Task brief>
Every line below is to be given again precisely; images are to be left out.

Source data>
-------------------------
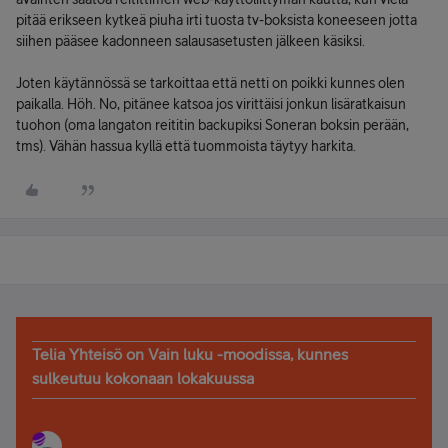
pitää erikseen kytkeä piuha irti tuosta tv-boksista koneeseen jotta
siihen pääsee kadonneen salausasetusten jälkeen käsiksi.
Joten käytännössä se tarkoittaa että netti on poikki kunnes olen
paikalla. Höh. No, pitänee katsoa jos virittäisi jonkun lisäratkaisun
tuohon (oma langaton reititin backupiksi Soneran boksin perään,
tms). Vähän hassua kyllä että tuommoista täytyy harkita.
Telia Yhteisö on Vain luku -moodissa, kunnes
sulkeutuu kokonaan lokakuussa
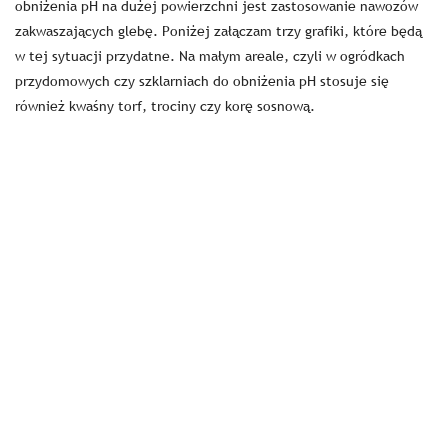
obniżenia pH na dużej powierzchni jest zastosowanie nawozów
zakwaszających glebę. Poniżej załączam trzy grafiki, które będą
w tej sytuacji przydatne. Na małym areale, czyli w ogródkach
przydomowych czy szklarniach do obniżenia pH stosuje się
również kwaśny torf, trociny czy korę sosnową.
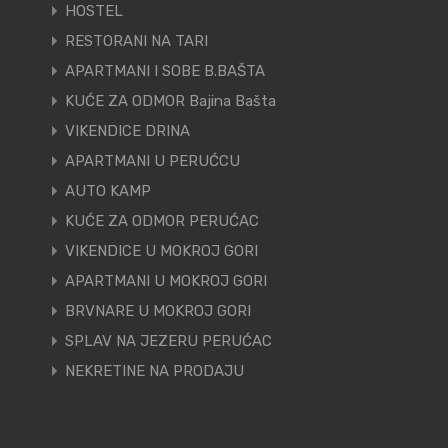
HOSTEL
RESTORANI NA TARI
APARTMANI I SOBE B.BAŠTA
KUĆE ZA ODMOR Bajina Bašta
VIKENDICE DRINA
APARTMANI U PERUĆCU
AUTO KAMP
KUĆE ZA ODMOR PERUĆAC
VIKENDICE U MOKROJ GORI
APARTMANI U MOKROJ GORI
BRVNARE U MOKROJ GORI
SPLAV NA JEZERU PERUĆAC
NEKRETINE NA PRODAJU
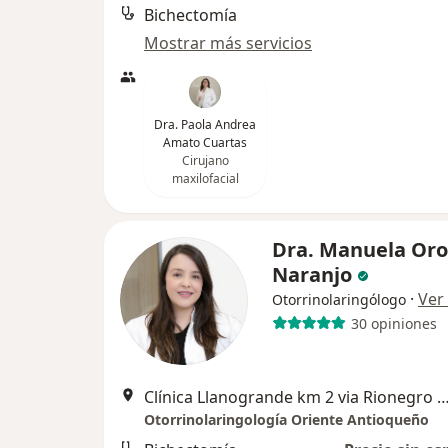
Bichectomía
Mostrar más servicios
Dra. Paola Andrea
Amato Cuartas
Cirujano
maxilofacial
Dra. Manuela Oro
Naranjo
·
Ver
Otorrinolaringólogo
30 opiniones
Clínica Llanogrande km 2 via Rionegro Llanogrande
Otorrinolaringología Oriente Antioqueño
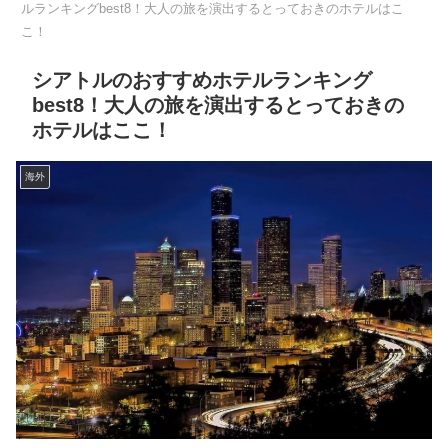
ルランキングbest8！大人の旅を演出するとっておきのホテルはこ
こ！
シアトルのおすすめホテルランキング
best8！大人の旅を演出するとっておきの
ホテルはここ！
海外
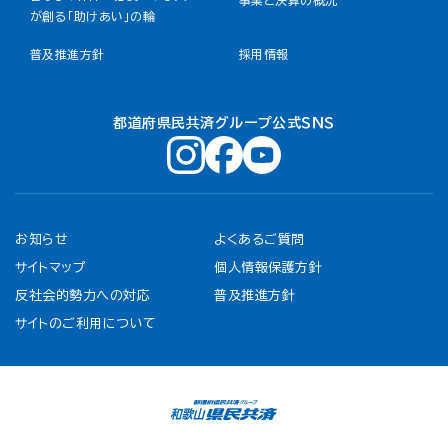
事業と決算の概況
が創る「助けあい」の輪
普及推進方針
採用情報
都道府県民共済グループ公式ＳＮＳ
お知らせ
よくあるご質問
サイトマップ
個人情報保護方針
反社会的勢力への対応
普及推進方針
サイトのご利用について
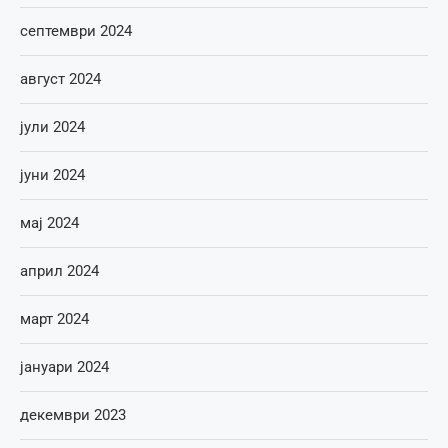
септември 2024
август 2024
јули 2024
јуни 2024
мај 2024
април 2024
март 2024
јануари 2024
декември 2023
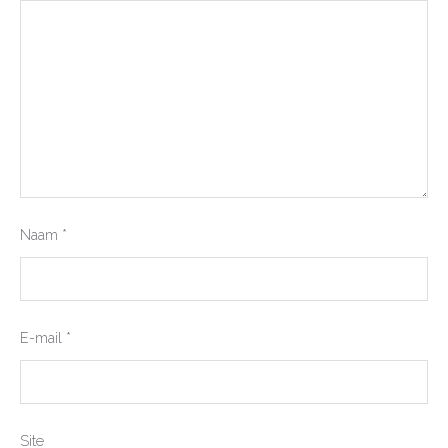
Naam
*
E-mail
*
Site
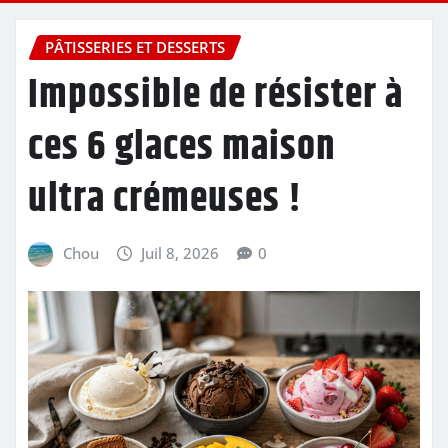
PÂTISSERIES ET DESSERTS
Impossible de résister à
ces 6 glaces maison
ultra crémeuses !
Chou
Juil 8, 2026
0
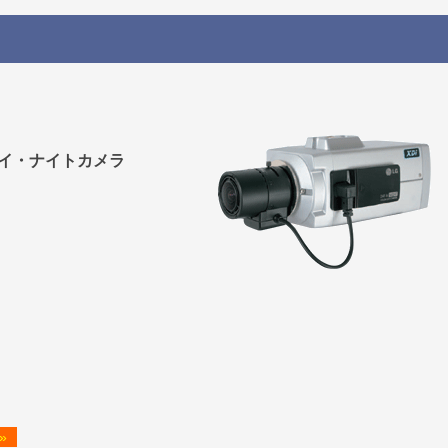
イ・ナイトカメラ
»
-------------------------
Task solution>
pitää erikseen kytkeä piuha irti tuosta tv-boksista koneeseen jotta
siihen pääsee kadonneen salausasetusten jälkeen käsiksi.
Joten käytännössä se tarkoittaa että netti on poikki kunnes olen
paikalla. Höh. No, pitänee katsoa jos virittäisi jonkun lisäratkaisun
tuohon (oma langaton reititin backupiksi Soneran boksin perään,
tms). Vähän hassua kyllä että tuommoista täytyy harkita.
Telia Yhteisö on Vain luku -moodissa, kunnes
sulkeutuu kokonaan lokakuussa
obniżenia pH na dużej powierzchni jest zastosowanie nawozów
zakwaszających glebę. Poniżej załączam trzy grafiki, które będą
w tej sytuacji przydatne. Na małym areale, czyli w ogródkach
przydomowych czy szklarniach do obniżenia pH stosuje się
również kwaśny torf, trociny czy korę sosnową.
HOSTEL
RESTORANI NA TARI
APARTMANI I SOBE B.BAŠTA
KUĆE ZA ODMOR Bajina Bašta
VIKENDICE DRINA
APARTMANI U PERUĆCU
AUTO KAMP
KUĆE ZA ODMOR PERUĆAC
VIKENDICE U MOKROJ GORI
APARTMANI U MOKROJ GORI
BRVNARE U MOKROJ GORI
SPLAV NA JEZERU PERUĆAC
NEKRETINE NA PRODAJU
Bichectomía
Mostrar más servicios
Dra. Paola Andrea
Amato Cuartas
Cirujano
maxilofacial
Dra. Manuela Oro
Naranjo
·
Ver
Otorrinolaringólogo
30 opiniones
Clínica Llanogrande km 2 via Rionegro Llanogrande
Otorrinolaringología Oriente Antioqueño
ルランキングbest8！大人の旅を演出するとっておきのホテルはこ
こ！
シアトルのおすすめホテルランキング
best8！大人の旅を演出するとっておきの
ホテルはここ！
海外
事業と決算の概況
が創る「助けあい」の輪
普及推進方針
採用情報
都道府県民共済グループ公式ＳＮＳ
お知らせ
よくあるご質問
サイトマップ
個人情報保護方針
反社会的勢力への対応
普及推進方針
サイトのご利用について
септември 2024
август 2024
јули 2024
јуни 2024
мај 2024
април 2024
март 2024
јануари 2024
декември 2023
Naam
*
E-mail
*
Site
PÂTISSERIES ET DESSERTS
Impossible de résister à
ces 6 glaces maison
ultra crémeuses !
Chou
Juil 8, 2026
0
イ・ナイトカメラ
»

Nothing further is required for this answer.